Offered humbly as a non-South African outside of the complexities of post-1994 upheavals to the longstanding racial social order, there are many aspects of South Africanness that could be described as precarious or ambiguous. But as a matter of political honesty, whiteness is not one of them, unless it is a definition of ambiguity denoting multiple interpretations as opposed to a kind of indeterminacy that emerges in Schreuders’ work. Doubles conceives of a multivalent selfhood that is both familiar and not: it is disassociated and also intimately part of oneself; it is a peaceless psychic terror, but it is also stable and placating; it is simultaneously internally held and publicly circulated.
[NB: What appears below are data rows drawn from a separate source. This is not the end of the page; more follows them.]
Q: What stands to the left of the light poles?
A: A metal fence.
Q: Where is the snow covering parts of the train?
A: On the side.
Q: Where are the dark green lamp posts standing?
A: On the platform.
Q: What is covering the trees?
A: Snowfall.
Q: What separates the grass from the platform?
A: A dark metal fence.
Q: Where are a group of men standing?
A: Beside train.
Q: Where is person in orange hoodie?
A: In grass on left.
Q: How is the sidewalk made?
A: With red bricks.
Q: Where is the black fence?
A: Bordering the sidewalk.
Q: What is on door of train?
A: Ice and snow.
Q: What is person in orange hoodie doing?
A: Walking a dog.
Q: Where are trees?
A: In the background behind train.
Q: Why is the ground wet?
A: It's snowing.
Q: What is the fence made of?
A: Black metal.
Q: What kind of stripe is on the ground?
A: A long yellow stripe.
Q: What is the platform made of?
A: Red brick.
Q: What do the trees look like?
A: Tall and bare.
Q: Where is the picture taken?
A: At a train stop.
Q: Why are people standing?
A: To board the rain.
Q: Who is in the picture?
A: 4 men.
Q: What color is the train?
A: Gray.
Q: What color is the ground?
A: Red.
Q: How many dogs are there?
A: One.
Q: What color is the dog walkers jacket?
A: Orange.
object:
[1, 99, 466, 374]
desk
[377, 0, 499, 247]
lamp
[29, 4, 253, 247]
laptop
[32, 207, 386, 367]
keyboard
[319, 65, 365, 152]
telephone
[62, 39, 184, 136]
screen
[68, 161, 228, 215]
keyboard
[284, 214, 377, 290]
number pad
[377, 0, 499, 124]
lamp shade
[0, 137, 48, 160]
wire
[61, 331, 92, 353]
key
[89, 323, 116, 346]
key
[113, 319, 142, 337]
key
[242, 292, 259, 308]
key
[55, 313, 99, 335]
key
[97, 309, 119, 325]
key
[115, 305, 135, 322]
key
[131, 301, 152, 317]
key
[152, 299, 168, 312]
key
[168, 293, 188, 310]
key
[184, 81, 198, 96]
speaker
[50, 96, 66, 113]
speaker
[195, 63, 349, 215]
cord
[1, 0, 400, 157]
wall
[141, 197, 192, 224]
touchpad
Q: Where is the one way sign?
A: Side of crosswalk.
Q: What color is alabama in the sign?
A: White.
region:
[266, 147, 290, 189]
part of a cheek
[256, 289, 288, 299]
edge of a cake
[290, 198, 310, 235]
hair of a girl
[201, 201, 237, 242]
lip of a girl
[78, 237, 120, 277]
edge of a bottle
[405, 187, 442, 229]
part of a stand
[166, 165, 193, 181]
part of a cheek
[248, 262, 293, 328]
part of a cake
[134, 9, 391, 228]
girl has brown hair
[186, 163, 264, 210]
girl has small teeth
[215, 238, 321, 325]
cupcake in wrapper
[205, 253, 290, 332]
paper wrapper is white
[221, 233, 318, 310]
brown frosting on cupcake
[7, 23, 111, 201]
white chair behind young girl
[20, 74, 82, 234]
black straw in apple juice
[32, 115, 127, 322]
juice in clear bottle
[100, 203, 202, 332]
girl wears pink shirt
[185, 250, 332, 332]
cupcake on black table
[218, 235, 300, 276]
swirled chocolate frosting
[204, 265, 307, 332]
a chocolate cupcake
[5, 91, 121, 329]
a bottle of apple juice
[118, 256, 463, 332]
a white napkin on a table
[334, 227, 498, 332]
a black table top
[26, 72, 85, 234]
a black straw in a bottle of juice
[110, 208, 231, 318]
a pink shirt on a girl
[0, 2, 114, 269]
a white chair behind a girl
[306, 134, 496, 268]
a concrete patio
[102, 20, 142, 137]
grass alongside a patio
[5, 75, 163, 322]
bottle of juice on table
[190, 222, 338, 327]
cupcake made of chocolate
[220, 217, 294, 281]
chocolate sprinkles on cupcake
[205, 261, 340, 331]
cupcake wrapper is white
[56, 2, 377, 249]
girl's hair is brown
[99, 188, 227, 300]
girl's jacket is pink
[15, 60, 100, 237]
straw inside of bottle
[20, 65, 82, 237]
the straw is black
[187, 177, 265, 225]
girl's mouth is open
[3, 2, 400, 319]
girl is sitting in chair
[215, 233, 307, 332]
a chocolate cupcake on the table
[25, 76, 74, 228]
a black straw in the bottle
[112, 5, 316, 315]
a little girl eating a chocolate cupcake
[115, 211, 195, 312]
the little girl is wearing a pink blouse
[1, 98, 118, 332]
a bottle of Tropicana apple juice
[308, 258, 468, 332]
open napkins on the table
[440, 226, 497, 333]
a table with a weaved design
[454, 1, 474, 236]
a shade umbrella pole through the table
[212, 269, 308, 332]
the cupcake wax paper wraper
But it is a deracinated notion of self that seeks to be universalisable, and so, is flattened. Whiteness is ambiguous because it is dynamic. and iIt cannot be grappled with as merely an aspect of identity because of its material, economic, and social implications. Rather than being represented through these doubled figures, whiteness remains a spectre haunting Schreuders’ work: a ghost image, to borrow from Hervé Guibert, made ubiquitously present through conspicuous absence.